A televisão deve e precisa trabalhar em equipe. É muito comum alguém da equipe, que não seja necessariamente o autor, dar-se conta de que o veículo está pedindo, neste momento, determinada história ou determinado formato. Definida tal realidade, dentro do mundo consumista do veículo, que está sempre querendo saber – e sabe – o que o público deseja ver agora, é lógico que os autores sejam convidados a escrever a história correspondente. [...] também é verdade que o escritor, um ser dotado de suas próprias antenas, pode descobrir antes de qualquer outro a necessidade emergente do público consumidor. (PALLOTINI, 1998, p. 18).

Se encomenda ou espontânea, fruto da criatividade do autor ou imposição da estrutura político-ideológica e econômica que subjaz à produção da indústria do entretenimento, o fato é que se evidencia fortemente em nossa análise a dimensão retórica da telenovela, como a principal estratégia de persuasão da trama. Nesse sentido, a reflexão de Souza (2012) sobre os limites entre uma visão de classe como determinação exclusiva de renda e posição pode ser melhor entendida quando se observa que a retórica da novela aborda questões que ampliam a visão de classes entendidas exclusivamente pelo viés de dimensões incensadas tanto por estudiosos que representam o economicismo liberal quanto por aqueles que defendem o marxismo tradicional. O que percebemos com a análise da telenovela Avenida Brasil é que fatores “sociais, emocionais, morais” (SOUZA, 2012, p. 22) apontados pelo autor são bem articulados na trama de modo a mostrar uma dimensão espacial (o bairro o Divino) e pessoal (os habitantes do subúrbio idealizado) que transcende o economicismo e apontam para modos de ser e de viver das classes populares.

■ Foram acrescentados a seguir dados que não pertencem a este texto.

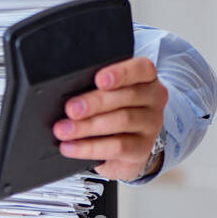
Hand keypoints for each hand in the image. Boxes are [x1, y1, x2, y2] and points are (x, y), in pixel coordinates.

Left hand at [52, 56, 167, 180]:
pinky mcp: (142, 149)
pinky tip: (71, 147)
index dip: (121, 73)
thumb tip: (65, 95)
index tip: (99, 80)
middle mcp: (153, 99)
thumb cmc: (110, 112)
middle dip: (94, 103)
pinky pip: (117, 147)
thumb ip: (92, 89)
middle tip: (71, 109)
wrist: (123, 148)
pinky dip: (89, 147)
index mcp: (145, 79)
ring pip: (122, 121)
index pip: (141, 69)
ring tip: (63, 130)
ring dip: (87, 126)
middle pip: (127, 96)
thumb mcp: (104, 96)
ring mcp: (151, 125)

A condição do batalhador é justamente a obrigação de defender o seu ‘mundo de interações’. Ele precisa defender o suporte simbiótico (a interpretação entre a vida material e a simbólica) necessário para que se possa calcular algo, ou seja, o próprio espaço para a locação de um valor inicial para o cálculo. Esse espaço, e aí se monta a interpenetração aludida acima entre vida simbólica e vida material, é literalmente a casa, seja ela urbana ou rural. Sem casa, não há família, não há ‘mundo da vida’, e a interação entre as pessoas é desestabilizada pela desconfiança. (SOUZA, 2012, p. 325).

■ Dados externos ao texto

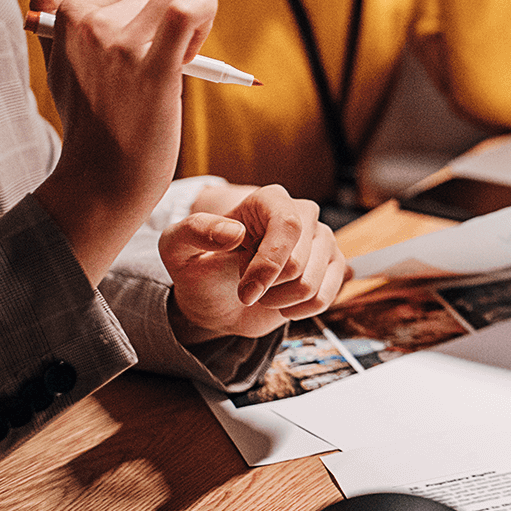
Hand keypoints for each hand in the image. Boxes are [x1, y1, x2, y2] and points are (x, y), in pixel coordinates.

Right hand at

No caso da Avenida Brasil, a casa a que se refere Souza (2012) está representada pelo Divino. É nessa lógica que a narrativa da novela mostra, interage e seduz, estabelecendo vínculos e identificação com a audiência, de modo a, dialeticamente, ser produto e produtora de uma realidade construída pela mídia na qual e pela qual foi possível ao autor colocar em pauta, corporificar uma classe que é, ao mesmo tempo, uma estratégia de persuasão e uma realidade, ainda que retórica, mas real. Tudo isso se revela pertinente, quando se observa que, em nenhum momento da trama, houve verbalização da existência de uma “nova classe”. Contudo, as simbologias ali construídas levaram ao reconhecimento de que esta classe se fazia representar na novela, de tal modo que este fato passa a reverberar por todos os segmentos da sociedade, incluso o campo científico, que se debruçou sobre o fenômeno (conforme já evidenciado neste trabalho). Souza (2012, p. 49) posiciona- se criticamente sobre o fenômeno, mas não o nega.

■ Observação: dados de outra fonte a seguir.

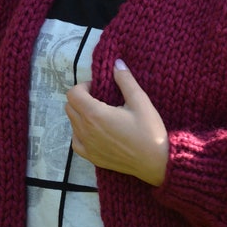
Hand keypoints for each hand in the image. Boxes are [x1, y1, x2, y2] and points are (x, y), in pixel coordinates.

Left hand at [65, 60, 168, 185]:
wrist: (156, 163)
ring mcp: (86, 146)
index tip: (98, 88)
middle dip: (81, 98)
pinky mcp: (91, 157)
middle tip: (101, 99)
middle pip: (70, 107)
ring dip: (81, 115)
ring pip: (72, 123)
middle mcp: (85, 130)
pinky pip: (75, 141)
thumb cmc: (150, 131)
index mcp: (95, 114)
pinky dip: (81, 132)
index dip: (84, 87)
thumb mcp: (140, 101)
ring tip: (102, 115)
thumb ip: (125, 81)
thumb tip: (117, 63)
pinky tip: (96, 131)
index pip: (73, 94)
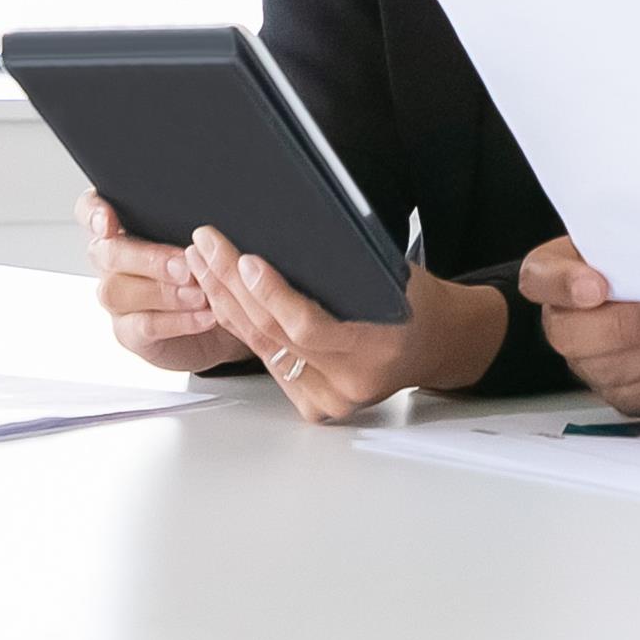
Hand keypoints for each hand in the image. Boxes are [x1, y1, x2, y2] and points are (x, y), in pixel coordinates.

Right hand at [77, 190, 248, 374]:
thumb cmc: (210, 266)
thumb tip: (204, 224)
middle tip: (185, 267)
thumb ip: (192, 226)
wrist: (227, 317)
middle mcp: (113, 263)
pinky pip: (143, 326)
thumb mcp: (204, 239)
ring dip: (162, 292)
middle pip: (107, 254)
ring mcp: (118, 299)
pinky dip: (177, 321)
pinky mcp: (129, 333)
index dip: (92, 213)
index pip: (89, 211)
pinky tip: (205, 316)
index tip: (108, 223)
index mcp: (125, 229)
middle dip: (148, 259)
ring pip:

Vimos que o senso comum é construído tanto por conhecimentos pragmáticos, que nos ajudam na vida cotidiana, quanto por ideologias e falsas ideias que mantêm a imensa maioria dos indivíduos – e no limite todos nós em alguma medida – presos a esquemas de comportamento e de interpretação do mundo e da vida superficiais de modo a legitimar o mundo como ele existe. Esse ponto é de fácil demonstração. Na esfera da vida individual, nós temos ‘a indústria cultural’ como a dimensão que reproduz, em grande medida, ainda que não na sua totalidade, a vida simbólica individual. (SOUZA, 2012, p. 49).

Ao conjunto de determinações da ordem do real (da vida efetivamente vivida), mas também de ordem simbólica (nas dimensões que transcendem ao meramente econômico) é que atribuímos a força narrativa de Avenida Brasil, sobretudo a sua dimensão retórico-persuasiva, por meio da qual se identifica o processo narrativo-discursivo de uma possível mobilidade social na sociedade brasileira, protagonizada por espaços e personagens que materializavam a idealização de uma sociedade em ascensão e em resgate de profunda desigualdade social.